Last year, the Trump administration announced that thewould be removed from the list of animals protected by the Endangered Species Act. Before gray wolves were protected by the act, the species was considered near extinction after a combination of hunting, trapping, and loss of habitat decimated its numbers.
Attorneys for the administration requested that a federal judge throw out a lawsuit from wildlife advocates that aims to restore Endangered Species Act protections for the animals, arguing that Trump's 2020 rule, implemented by the U.S. Fish and Wildlife Service, "follows the law and is supported by the administrative record."
"The Service possesses substantial expertise on gray wolves and ESA implementation, and it made a reasoned determination that the best scientific and commercial data available in 2020 established that gray wolves no longer met the definition of a threatened or endangered species," the government argued.
Under the Endangered Species Act of 1973, gray wolves were protected by federal law for more than 45 years. The act mandates that federal agencies not take actions that are likely to jeopardize the species or their habitats, and prohibits killing or harming the animals in most circumstances. They had originally been hunted to near-extinction due to the threat to livestock and big game herds.
Lawsuits to restore protections for the gray wolf, with plaintiffs including Sierra Club, WildEarth Guardians, and the Humane Society of the U.S. were rejected back in January, when the administrations changed. At the time, U.S. Fish and Wildlife Service spokeswoman Vanessa Kauffman said in a statement that the gray wolf "has exceeded all conservation goals for recovery."

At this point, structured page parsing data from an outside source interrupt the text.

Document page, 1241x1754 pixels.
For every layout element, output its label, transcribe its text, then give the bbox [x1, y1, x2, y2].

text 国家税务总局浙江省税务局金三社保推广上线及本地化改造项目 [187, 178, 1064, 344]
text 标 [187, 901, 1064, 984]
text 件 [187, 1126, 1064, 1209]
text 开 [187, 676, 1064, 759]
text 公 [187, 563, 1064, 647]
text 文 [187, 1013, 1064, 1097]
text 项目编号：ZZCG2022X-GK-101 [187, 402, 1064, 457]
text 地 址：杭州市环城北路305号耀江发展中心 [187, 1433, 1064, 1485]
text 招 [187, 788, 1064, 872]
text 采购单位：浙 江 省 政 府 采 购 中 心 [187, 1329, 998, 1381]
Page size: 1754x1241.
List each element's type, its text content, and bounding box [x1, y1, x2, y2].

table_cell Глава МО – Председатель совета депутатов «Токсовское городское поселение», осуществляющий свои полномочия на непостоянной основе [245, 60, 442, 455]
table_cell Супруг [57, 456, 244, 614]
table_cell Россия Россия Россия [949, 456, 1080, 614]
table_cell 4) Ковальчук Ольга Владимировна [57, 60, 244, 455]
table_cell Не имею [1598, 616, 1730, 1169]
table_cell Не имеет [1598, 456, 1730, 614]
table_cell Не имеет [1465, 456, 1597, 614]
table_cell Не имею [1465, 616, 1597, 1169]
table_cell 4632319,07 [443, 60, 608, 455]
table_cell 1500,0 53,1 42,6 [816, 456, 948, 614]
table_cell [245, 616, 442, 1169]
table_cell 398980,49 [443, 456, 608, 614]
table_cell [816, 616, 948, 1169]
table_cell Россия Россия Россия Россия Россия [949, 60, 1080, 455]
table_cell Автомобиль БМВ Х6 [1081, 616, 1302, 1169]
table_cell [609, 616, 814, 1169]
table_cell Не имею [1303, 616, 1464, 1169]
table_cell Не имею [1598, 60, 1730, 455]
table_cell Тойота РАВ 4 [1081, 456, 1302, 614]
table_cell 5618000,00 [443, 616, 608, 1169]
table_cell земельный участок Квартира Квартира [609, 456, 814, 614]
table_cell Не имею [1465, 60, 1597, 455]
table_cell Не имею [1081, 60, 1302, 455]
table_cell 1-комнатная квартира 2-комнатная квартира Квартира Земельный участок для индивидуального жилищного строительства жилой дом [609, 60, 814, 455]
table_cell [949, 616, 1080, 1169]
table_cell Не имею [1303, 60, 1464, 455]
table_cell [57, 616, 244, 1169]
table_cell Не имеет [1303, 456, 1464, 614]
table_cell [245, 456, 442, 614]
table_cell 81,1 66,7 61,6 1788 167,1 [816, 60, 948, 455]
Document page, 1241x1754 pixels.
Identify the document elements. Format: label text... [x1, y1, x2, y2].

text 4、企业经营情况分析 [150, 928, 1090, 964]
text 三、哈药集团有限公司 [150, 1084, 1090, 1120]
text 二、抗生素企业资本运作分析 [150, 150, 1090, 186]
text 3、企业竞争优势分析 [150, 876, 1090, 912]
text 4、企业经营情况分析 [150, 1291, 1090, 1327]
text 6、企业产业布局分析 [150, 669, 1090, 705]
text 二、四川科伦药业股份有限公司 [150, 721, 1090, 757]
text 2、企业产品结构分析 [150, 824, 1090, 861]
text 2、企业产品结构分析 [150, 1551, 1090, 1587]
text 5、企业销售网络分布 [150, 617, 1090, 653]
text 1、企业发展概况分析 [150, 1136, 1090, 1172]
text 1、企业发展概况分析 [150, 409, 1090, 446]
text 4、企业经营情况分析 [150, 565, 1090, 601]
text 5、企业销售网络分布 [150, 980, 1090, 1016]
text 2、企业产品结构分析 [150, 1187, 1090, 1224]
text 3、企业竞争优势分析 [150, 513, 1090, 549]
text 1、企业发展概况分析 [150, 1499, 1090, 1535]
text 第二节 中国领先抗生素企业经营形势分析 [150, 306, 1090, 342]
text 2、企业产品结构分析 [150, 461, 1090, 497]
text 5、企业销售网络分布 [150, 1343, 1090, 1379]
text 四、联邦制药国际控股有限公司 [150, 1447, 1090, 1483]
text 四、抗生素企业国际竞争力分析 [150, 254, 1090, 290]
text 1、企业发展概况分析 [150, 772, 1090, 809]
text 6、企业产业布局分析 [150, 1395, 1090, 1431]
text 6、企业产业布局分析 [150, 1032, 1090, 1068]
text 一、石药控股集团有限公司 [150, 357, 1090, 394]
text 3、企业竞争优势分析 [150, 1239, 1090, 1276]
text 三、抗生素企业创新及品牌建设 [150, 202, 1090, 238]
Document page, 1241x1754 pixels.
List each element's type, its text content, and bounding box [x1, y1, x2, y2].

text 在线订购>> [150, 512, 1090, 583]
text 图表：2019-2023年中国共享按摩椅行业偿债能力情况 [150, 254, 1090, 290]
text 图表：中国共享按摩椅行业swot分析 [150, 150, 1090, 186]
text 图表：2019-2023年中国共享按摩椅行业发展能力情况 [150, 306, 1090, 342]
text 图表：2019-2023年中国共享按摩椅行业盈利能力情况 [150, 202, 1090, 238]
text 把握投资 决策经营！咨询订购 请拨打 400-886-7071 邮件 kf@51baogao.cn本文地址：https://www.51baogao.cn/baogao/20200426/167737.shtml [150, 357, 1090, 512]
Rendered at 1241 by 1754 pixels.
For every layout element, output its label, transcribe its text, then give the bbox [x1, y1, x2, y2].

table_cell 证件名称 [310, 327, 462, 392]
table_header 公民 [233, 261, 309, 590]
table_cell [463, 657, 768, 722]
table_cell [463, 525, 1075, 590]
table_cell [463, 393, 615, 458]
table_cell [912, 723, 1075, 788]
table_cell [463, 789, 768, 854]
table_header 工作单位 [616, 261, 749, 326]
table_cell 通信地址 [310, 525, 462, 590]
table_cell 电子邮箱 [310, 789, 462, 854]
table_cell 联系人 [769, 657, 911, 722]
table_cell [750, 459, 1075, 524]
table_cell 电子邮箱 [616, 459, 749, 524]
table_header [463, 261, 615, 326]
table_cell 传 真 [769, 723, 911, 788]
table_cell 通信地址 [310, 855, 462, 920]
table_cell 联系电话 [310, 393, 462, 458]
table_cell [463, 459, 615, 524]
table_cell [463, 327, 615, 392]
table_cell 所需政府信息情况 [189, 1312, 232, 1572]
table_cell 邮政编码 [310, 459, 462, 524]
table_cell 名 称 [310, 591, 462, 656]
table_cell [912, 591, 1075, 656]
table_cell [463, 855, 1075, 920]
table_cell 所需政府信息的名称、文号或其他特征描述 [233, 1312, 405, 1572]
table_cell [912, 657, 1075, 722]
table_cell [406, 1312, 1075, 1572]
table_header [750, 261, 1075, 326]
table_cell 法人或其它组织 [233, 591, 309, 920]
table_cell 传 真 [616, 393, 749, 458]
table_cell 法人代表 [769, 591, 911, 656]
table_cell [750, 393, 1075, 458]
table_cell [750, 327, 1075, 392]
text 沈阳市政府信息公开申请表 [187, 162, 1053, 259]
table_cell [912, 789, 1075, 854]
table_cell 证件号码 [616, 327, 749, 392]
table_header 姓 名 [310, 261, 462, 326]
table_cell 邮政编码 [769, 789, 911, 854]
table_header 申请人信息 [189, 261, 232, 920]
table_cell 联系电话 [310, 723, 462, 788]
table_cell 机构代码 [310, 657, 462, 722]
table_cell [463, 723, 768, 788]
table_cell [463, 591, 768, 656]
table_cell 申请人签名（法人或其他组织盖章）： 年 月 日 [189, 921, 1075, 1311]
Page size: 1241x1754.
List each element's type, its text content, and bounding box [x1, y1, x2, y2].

Wildlife experts and activists have criticized the Friday decision, arguing that a lack of federal protection will cause the animals to be killed in large numbers. "The Biden administration has betrayed its duty to protect and recover wolves," said Kristen Boyles, an attorney at the nonprofit environmental law group Earthjustice. "The Fish and Wildlife Service has the power to stop the immoral killing of wolves right now, and its refusal to act violates the law and the best science, as well as its treaty obligations to tribal nations."
In Wisconsin, hunters killed 218 wolves in a February season, blowing past their 119-wolf limit, according to The Associated Press. Wildlife officials set a 300-animal limit for this fall's wolf hunt, after the Department of Natural Resources board voted 5-2 last Wednesday to set aside the department's recommendation to cap kills at 130, the AP reported.
In Montana, the state's Republican-led House of Representatives passed two bills in March which would allow snares, wires that tighten around a prey's neck, to be set for wolves, and would extend wolf trapping season for an additional 30 days — even though there are only an estimated 850 wolves throughout the state, according to The Associated Press.
The Humane Society of the United States has argued that Montana is waging "an outright war against wildlife." Amanda Wight, program manager for wildlife protection for the Humane Society, Montana's lack of regulations will cause "a mass slaughter of wildlife, jeopardy to ecosystems, and a steep loss to the massive tourism economy and local jobs."
Idaho has also loosened some of their hunting regulations, The Associated Press reported. The state now allows practices like hunting at night and from the air, as well as paying bounties for dead wolves, a tactic that once helped lead them to near-extinction.
Tim Preso, lead attorney for the environmental law firm Earthjustice's lawsuit to restore protections for wolves outside of the Northern Rockies, told the AP that he was disappointed in the Biden administration's choice.
"Why should we hammer the population back down and lose all the gains that have been made before any kind of remedial action? The writing's on the wall. Montana and Idaho are clear on what they're intending and Wisconsin is right behind them."
Republican state officials have said they aim to reduce the gray wolf population to preserve herds of large deer, bison and elk that are prized for hunting, as well as protecting farm animals, the AP reported. The Endangered Species Act has long been considered too powerful by some Republican lawmakers, who believe that the Act's restrictions on land use are too severe.